Source data Start Marker

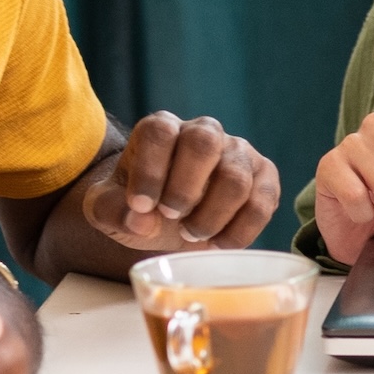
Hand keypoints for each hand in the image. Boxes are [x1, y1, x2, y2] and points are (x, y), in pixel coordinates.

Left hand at [80, 111, 278, 251]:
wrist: (169, 220)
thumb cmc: (139, 207)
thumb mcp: (110, 209)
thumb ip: (113, 211)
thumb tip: (141, 220)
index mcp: (162, 129)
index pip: (160, 132)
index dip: (150, 170)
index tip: (140, 206)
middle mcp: (204, 131)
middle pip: (204, 142)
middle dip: (186, 187)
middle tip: (171, 217)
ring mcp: (238, 152)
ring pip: (236, 177)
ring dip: (212, 215)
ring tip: (191, 235)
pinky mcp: (264, 178)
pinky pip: (263, 202)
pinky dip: (241, 230)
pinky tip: (218, 244)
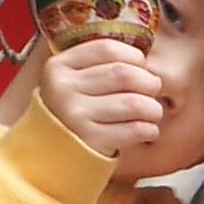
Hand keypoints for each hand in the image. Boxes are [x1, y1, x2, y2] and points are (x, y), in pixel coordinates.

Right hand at [38, 38, 162, 159]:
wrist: (50, 154)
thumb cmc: (72, 111)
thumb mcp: (71, 81)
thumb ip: (98, 65)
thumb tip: (144, 60)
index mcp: (59, 67)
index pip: (106, 49)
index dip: (133, 55)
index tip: (141, 64)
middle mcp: (63, 89)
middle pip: (124, 74)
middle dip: (149, 81)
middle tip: (154, 89)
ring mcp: (75, 116)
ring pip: (134, 103)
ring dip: (153, 108)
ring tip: (153, 112)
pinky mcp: (90, 141)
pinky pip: (134, 130)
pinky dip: (149, 129)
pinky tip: (147, 129)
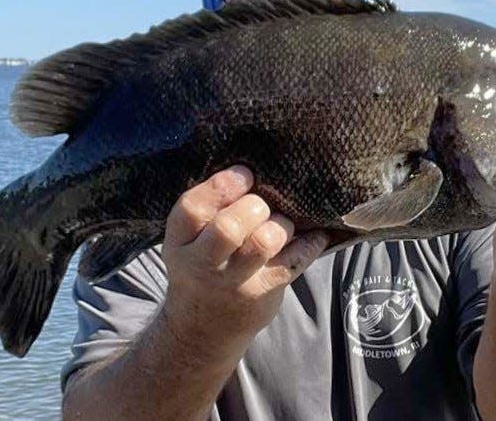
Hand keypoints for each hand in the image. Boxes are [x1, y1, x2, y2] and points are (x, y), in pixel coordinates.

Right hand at [160, 166, 328, 347]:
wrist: (202, 329)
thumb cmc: (203, 267)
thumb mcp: (189, 242)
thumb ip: (210, 210)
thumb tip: (255, 166)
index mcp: (180, 242)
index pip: (193, 209)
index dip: (222, 186)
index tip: (245, 175)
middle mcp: (202, 264)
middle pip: (228, 228)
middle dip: (253, 206)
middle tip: (262, 205)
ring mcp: (233, 282)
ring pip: (264, 242)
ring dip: (281, 225)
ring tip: (280, 224)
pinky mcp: (263, 293)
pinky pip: (296, 260)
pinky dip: (311, 242)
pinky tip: (315, 234)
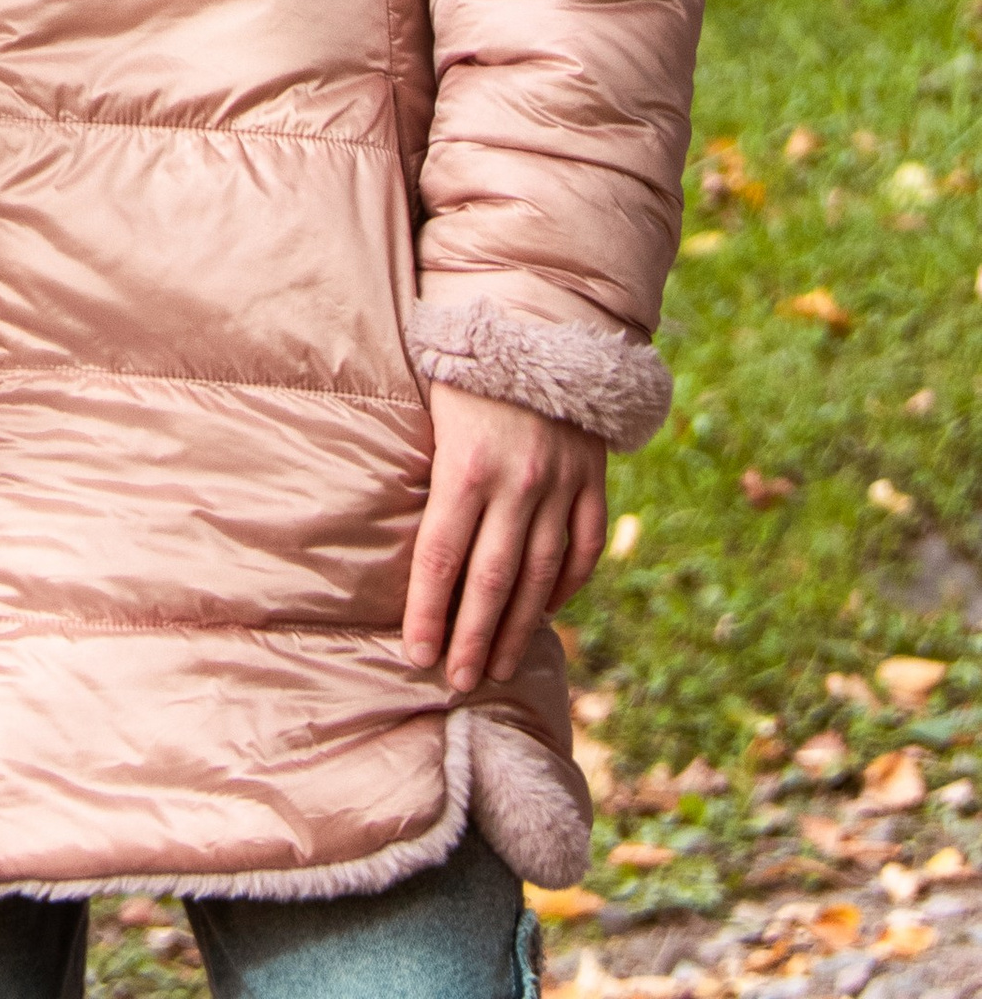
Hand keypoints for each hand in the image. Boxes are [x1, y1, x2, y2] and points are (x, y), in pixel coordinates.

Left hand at [401, 384, 607, 694]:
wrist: (538, 319)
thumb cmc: (464, 367)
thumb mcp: (431, 411)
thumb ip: (428, 476)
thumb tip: (409, 548)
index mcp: (466, 464)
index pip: (442, 558)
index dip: (429, 613)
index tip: (416, 655)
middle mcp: (517, 482)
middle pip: (491, 580)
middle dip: (472, 638)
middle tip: (457, 682)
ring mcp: (561, 485)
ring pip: (539, 576)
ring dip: (517, 627)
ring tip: (496, 666)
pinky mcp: (592, 481)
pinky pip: (582, 549)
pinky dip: (566, 587)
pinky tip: (546, 613)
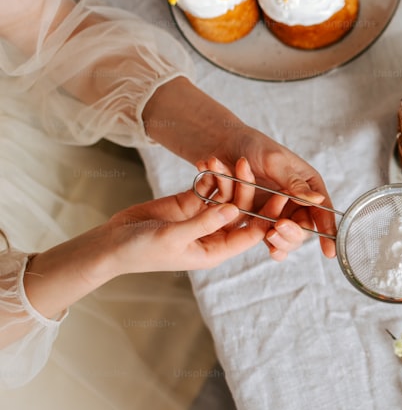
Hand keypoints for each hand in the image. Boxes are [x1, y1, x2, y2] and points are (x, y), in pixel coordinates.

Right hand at [24, 168, 280, 320]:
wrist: (111, 243)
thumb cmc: (141, 251)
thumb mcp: (173, 238)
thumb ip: (204, 223)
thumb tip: (235, 210)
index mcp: (216, 250)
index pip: (251, 233)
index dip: (267, 216)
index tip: (281, 197)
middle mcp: (214, 233)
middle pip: (241, 210)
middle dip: (245, 188)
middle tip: (245, 164)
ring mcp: (203, 217)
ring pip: (225, 195)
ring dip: (226, 178)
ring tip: (222, 159)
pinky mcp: (189, 202)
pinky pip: (207, 186)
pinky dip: (210, 174)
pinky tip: (208, 160)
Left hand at [199, 134, 336, 256]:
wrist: (222, 146)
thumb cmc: (254, 146)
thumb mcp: (275, 161)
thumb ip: (293, 183)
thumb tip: (317, 199)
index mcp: (307, 185)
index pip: (323, 211)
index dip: (328, 231)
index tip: (330, 251)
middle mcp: (296, 201)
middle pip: (305, 228)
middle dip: (295, 233)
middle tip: (279, 228)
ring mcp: (277, 212)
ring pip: (287, 238)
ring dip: (282, 241)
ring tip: (270, 235)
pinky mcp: (259, 219)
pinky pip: (268, 238)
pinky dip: (269, 244)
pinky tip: (269, 248)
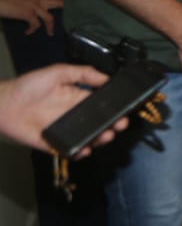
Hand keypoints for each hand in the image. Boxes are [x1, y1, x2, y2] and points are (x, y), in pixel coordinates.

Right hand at [0, 0, 62, 34]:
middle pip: (59, 2)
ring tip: (50, 33)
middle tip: (73, 14)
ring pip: (50, 18)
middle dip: (66, 8)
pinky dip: (32, 30)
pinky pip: (35, 25)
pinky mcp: (28, 14)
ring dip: (50, 27)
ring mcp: (34, 7)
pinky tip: (27, 32)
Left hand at [0, 64, 126, 155]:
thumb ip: (83, 73)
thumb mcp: (58, 72)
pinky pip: (69, 150)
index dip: (114, 109)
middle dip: (112, 125)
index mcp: (77, 98)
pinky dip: (79, 153)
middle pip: (99, 124)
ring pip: (88, 138)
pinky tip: (85, 149)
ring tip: (106, 136)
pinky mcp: (52, 143)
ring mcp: (64, 130)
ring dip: (100, 139)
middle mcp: (73, 115)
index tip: (126, 110)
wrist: (3, 104)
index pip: (101, 105)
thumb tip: (107, 77)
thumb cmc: (28, 86)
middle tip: (120, 125)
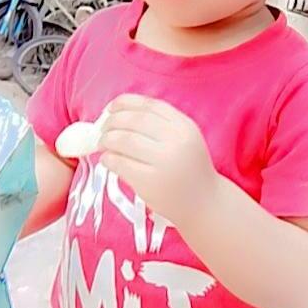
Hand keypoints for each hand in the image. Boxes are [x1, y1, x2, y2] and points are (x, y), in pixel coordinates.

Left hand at [99, 93, 217, 226]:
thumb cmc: (189, 169)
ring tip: (102, 144)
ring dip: (106, 139)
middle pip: (134, 120)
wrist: (205, 204)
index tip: (111, 107)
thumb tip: (118, 112)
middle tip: (102, 129)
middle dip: (112, 121)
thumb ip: (161, 124)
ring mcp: (164, 162)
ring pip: (124, 140)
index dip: (125, 103)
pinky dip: (107, 159)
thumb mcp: (185, 139)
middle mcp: (177, 141)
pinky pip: (120, 164)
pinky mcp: (151, 183)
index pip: (149, 105)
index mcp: (185, 126)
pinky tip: (107, 160)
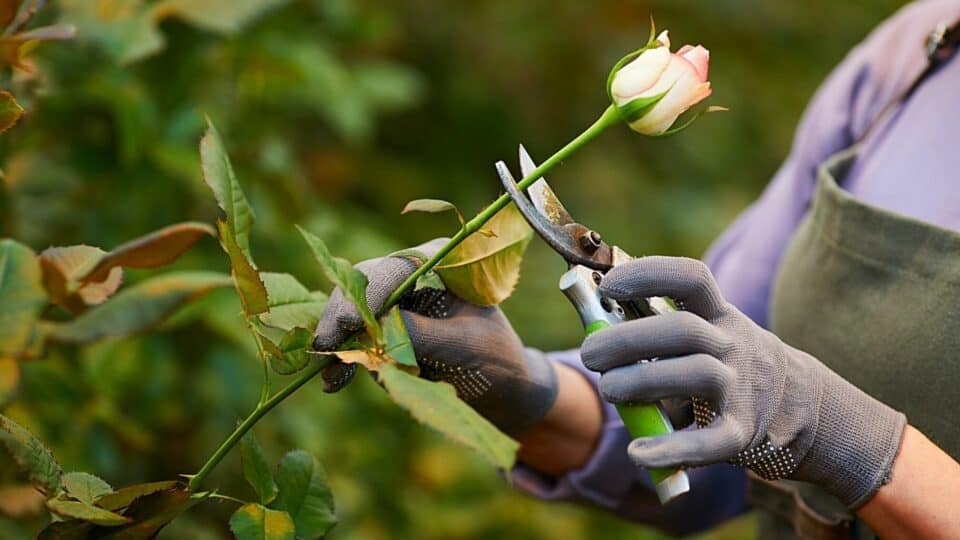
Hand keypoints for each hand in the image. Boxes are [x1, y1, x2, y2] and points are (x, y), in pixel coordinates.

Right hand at [312, 239, 557, 435]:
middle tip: (325, 349)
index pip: (393, 270)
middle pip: (361, 286)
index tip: (348, 323)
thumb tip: (377, 326)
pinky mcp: (385, 330)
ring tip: (333, 381)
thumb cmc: (495, 359)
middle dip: (342, 318)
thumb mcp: (463, 346)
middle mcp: (412, 276)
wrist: (503, 387)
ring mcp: (395, 303)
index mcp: (440, 264)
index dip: (366, 295)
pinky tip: (336, 382)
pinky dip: (345, 359)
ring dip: (339, 344)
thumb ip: (422, 334)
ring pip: (350, 314)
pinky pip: (356, 340)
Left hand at [581, 256, 905, 507]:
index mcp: (717, 313)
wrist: (796, 406)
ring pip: (698, 374)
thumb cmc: (721, 363)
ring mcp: (742, 386)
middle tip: (589, 353)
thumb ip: (654, 326)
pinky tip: (637, 452)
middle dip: (630, 338)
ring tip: (608, 389)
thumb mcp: (700, 334)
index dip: (650, 274)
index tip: (609, 284)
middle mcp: (733, 343)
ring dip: (645, 379)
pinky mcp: (743, 431)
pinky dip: (673, 448)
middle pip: (684, 329)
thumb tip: (589, 311)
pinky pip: (711, 441)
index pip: (691, 278)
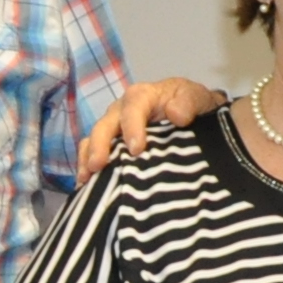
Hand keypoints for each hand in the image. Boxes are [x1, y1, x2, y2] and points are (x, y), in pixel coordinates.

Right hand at [75, 76, 229, 176]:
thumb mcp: (196, 97)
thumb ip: (189, 102)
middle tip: (98, 165)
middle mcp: (121, 110)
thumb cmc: (190, 104)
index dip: (132, 127)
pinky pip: (91, 153)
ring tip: (85, 178)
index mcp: (142, 96)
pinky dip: (86, 168)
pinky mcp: (109, 145)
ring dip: (87, 158)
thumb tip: (176, 114)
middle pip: (105, 124)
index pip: (133, 107)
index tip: (137, 149)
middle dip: (99, 144)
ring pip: (93, 139)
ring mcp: (113, 128)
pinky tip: (86, 186)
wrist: (191, 113)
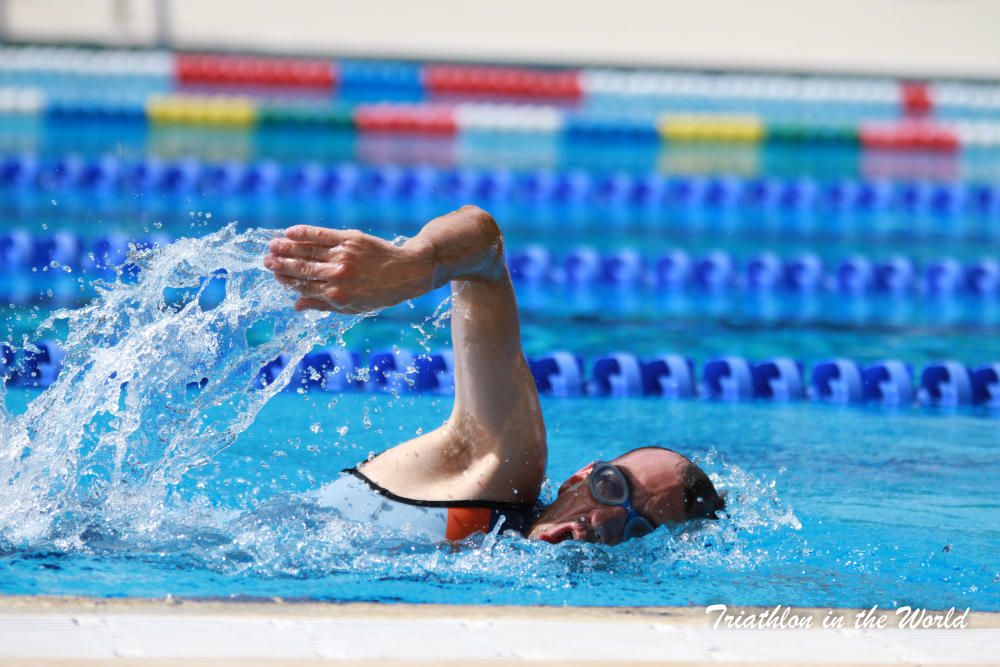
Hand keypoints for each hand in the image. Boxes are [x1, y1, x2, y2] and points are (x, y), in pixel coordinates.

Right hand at [264, 226, 434, 312]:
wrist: (406, 272)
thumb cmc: (379, 293)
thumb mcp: (353, 307)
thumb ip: (323, 305)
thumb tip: (295, 306)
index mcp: (337, 295)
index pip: (304, 286)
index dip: (287, 280)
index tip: (275, 274)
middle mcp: (338, 275)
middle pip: (302, 268)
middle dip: (281, 264)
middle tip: (266, 259)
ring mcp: (344, 256)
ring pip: (308, 251)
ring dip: (287, 247)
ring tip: (273, 245)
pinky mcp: (351, 239)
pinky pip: (322, 235)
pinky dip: (304, 233)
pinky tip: (290, 231)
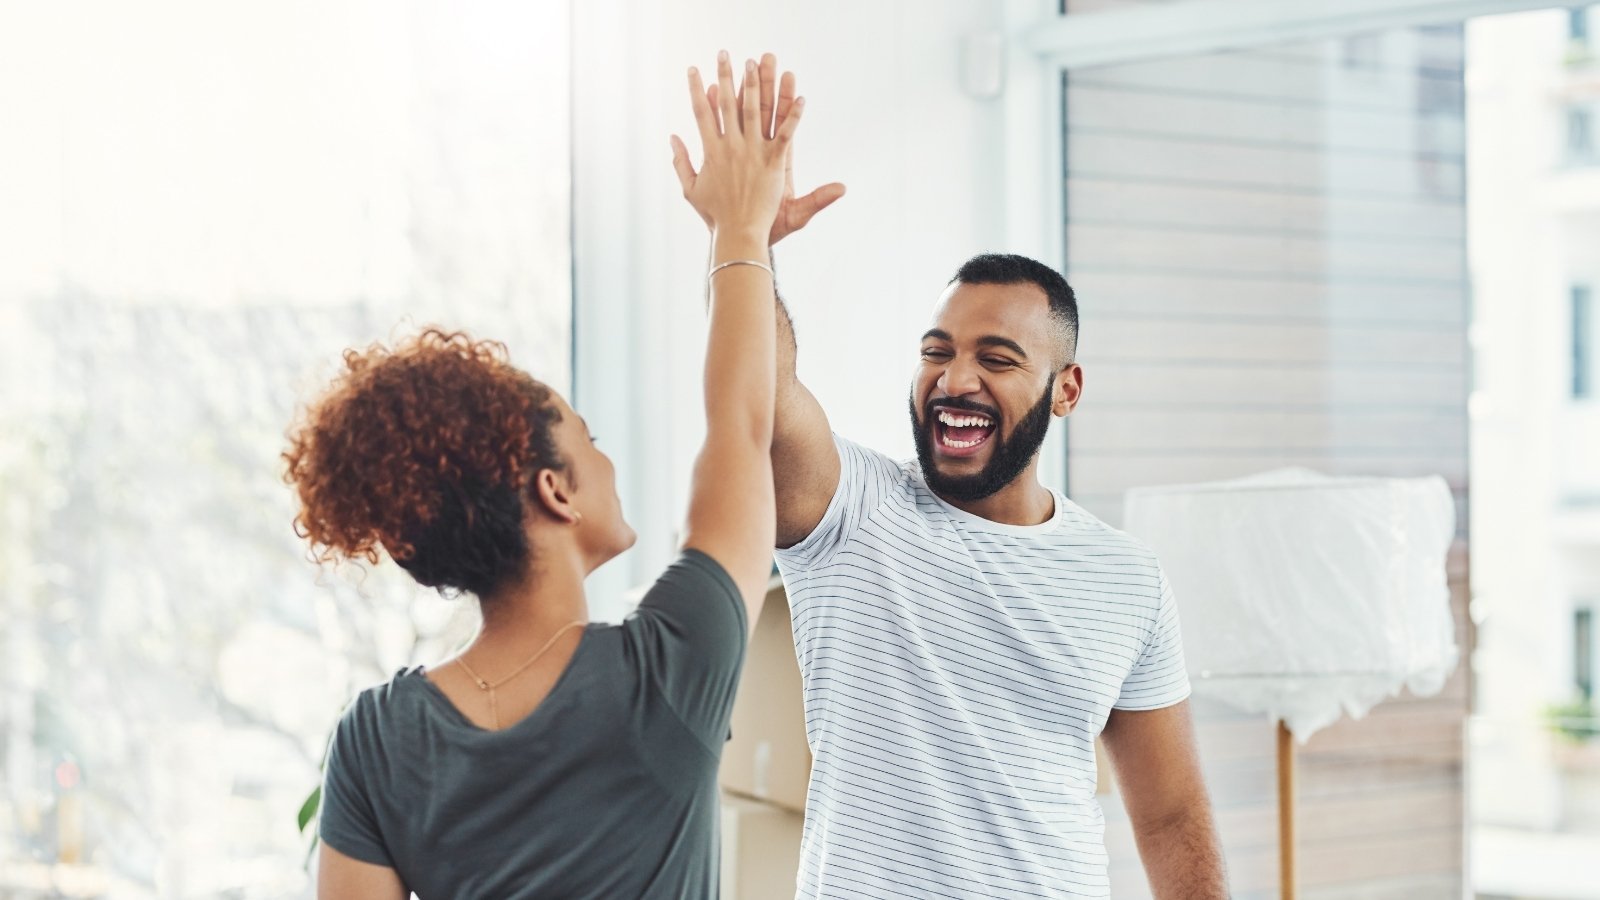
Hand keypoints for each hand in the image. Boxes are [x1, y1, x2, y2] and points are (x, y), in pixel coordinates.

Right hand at [669, 52, 800, 240]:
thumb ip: (681, 163)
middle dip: (727, 76)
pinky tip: (800, 97)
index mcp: (711, 152)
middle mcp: (731, 148)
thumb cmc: (716, 216)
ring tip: (757, 61)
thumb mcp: (691, 190)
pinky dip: (793, 116)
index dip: (698, 90)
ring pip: (755, 112)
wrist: (738, 235)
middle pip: (729, 104)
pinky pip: (785, 135)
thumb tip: (672, 138)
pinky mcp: (774, 164)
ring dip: (757, 85)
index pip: (703, 113)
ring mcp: (753, 154)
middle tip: (725, 54)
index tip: (695, 70)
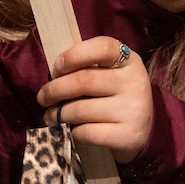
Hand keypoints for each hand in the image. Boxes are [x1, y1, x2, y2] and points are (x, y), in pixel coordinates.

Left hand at [41, 38, 152, 159]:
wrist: (141, 132)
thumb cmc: (115, 98)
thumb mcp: (111, 74)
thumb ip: (88, 68)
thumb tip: (53, 75)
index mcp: (130, 60)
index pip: (103, 47)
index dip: (74, 55)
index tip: (56, 67)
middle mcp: (135, 83)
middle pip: (84, 81)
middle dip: (55, 90)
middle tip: (42, 97)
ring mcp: (134, 110)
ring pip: (81, 110)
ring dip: (58, 114)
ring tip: (50, 115)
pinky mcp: (128, 136)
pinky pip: (87, 132)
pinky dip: (73, 132)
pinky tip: (72, 130)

Source data End Marker

How to complete this task: Please set down only the lines from the first line of the records above through the line that has "pinky tip: (218, 244)", exactly, and not the pictures.

Solution for this problem:
Hand keypoints for each hand in the image. Boxes are [x1, y1, x2, y2] and points are (x, y), in pixel coordinates.

Left hand at [80, 111, 278, 251]:
wrist: (169, 220)
thumb cmc: (139, 207)
thumb mcp: (110, 209)
thumb ip: (113, 211)
thumb tip: (141, 220)
index mcp: (162, 129)
index pip: (160, 132)
index dip: (150, 170)
index tip: (140, 206)
middle mcp: (204, 131)
middle pip: (204, 142)
middle dip: (186, 187)
middle tip: (171, 217)
ring mcp: (238, 152)
ring pip: (236, 177)
ring dip: (212, 215)
ring tip: (191, 235)
pinky mcp: (264, 178)
pinky pip: (263, 202)
pinky dip: (241, 230)
pinky tip: (218, 244)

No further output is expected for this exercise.